- _Compiti da svolgere_:
a) Secondo l'estratto, che cosa ha chiesto la parte ricorrente con il ricorso?
b) Riporti alla lettera le righe dell'elenco, dall'inizio fino alla riga che contiene "left elbow: (257, 184, 23)", inclusa.

- _Estratto del documento_:
<<<<
Con tale decisione è stato, infine, precisato che tale art. 43 è applicabile anche nei confronti delle procedure nelle quali risulti intervenuta prima dell’entrata in vigore del D.P.R. n. 327 del 2001 la dichiarazione di pubblica utilità, indifferibilità ed urgenza; con la conseguenza che tale disposizione consente, in caso di apprensione e modifica di res sine titulo o con titolo annullato, la possibilità di neutralizzare la domanda di restituzione della parte interessata o con l’adozione di un atto formale preordinato all’acquisizione del bene (con corresponsione di quanto spettante a titolo risarcitorio) o con la speciale domanda giudiziale formulata nel processo di cui è parola nello stesso art. 43.
Ciò posto, sembra al Collegio evidente dall’esame degli scritti difensivi della parte resistente che questa non sia disposta a restituire il bene in questione, che è utilizzato per fini pubblici e che, pertanto, la parte ricorrente abbia diritto al risarcimento per la perdita del bene. Peraltro, va, in aggiunta, ricordato che la stessa parte ricorrente non ha chiesto con il ricorso la restituzione dei beni immobili in questione, ma esclusivamente il pagamento di una somma a titolo di risarcimento dei danni.
4. – Tale richiesta con riferimento a quanto sopra esposto non può non esser accolta, in quanto dall’esame degli atti sembra evidente che alla data odierna l’occupazione in atto sia abusiva, né sembra per un verso che il diritto al risarcimento dei danni si sia prescritto.
Va al riguardo ricordato che, esaminando una controversia analoga a quella ora all’esame, il Giudice di appello ha di recente avuto modo di chiarire (Cons. St., sez. IV, 27 maggio 2007,) la mancanza di pregio dei principi più volte affermati praeter legem dalla giurisprudenza, per i quali anche in assenza di un atto di natura ablatoria, l’Amministrazione acquista a titolo originario la proprietà dell’area altrui, quando su di essa abbia realizzato in tutto o in parte un’opera pubblica, in attuazione della dichiarazione della pubblica utilità e che dalla data in cui si verifica tale acquisto, comincia a decorrere il termine quinquennale per il risarcimento del danno, derivante dalla perdita del diritto di proprietà.
Tali principi, invero, non sono condivisibili, per due essenziali ragioni: in primo luogo, perché dai principi della Convenzione Europea sui diritti dell’uomo, che hanno una diretta rilevanza nell’ordinamento interno, emerge il principio che preclude di ravvisare una “espropriazione indiretta” o “sostanziale”, pur in assenza di un idoneo titolo, previsto dalla legge; in secondo luogo, perché tali principi oggi contrastano con il predetto art. 43 del testo unico n. 327 del 2001, già sopra analizzato, il cui testo e la cui ratio non consentono di ritenere sussistente un termine quinquennale, decorrente dalla trasformazione irreversibile dell’area o dalla realizzazione dell’opera, decorso il quale si verificherebbe la prescrizione della pretesa risarcitoria.
>>>>
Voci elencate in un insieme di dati
<<<<
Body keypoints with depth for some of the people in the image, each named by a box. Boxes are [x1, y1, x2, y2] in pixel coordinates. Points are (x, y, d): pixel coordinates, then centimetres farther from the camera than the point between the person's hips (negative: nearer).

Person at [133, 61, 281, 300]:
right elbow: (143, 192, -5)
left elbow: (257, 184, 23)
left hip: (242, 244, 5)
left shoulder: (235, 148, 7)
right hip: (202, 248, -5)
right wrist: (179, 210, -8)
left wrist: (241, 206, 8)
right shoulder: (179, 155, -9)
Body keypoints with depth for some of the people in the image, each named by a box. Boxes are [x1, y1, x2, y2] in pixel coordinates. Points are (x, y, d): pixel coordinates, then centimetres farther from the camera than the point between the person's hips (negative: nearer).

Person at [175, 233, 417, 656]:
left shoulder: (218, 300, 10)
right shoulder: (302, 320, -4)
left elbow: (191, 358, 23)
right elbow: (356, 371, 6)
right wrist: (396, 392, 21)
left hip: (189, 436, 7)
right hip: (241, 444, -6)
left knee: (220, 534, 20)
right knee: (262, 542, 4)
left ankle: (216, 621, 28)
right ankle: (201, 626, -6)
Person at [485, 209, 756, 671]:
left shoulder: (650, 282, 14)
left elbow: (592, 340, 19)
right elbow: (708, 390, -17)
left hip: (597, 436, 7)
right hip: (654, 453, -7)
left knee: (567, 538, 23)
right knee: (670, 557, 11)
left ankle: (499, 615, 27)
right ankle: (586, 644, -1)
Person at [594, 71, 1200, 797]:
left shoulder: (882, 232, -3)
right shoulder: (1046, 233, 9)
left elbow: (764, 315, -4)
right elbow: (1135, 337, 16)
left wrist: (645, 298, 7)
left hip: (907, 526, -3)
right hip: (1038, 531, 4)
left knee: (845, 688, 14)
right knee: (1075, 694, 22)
>>>>
- _Risposte ai compiti_:
a) Esclusivamente il pagamento di una somma a titolo di risarcimento dei danni, non la restituzione dei beni immobili.

b)
Body keypoints with depth for some of the people in the image, each named by a box. Boxes are [x1, y1, x2, y2] in pixel coordinates. Points are (x, y, d): pixel coordinates, then centimetres farther from the camera than the point between the person's hips (negative: nearer).

Person at [133, 61, 281, 300]:
right elbow: (143, 192, -5)
left elbow: (257, 184, 23)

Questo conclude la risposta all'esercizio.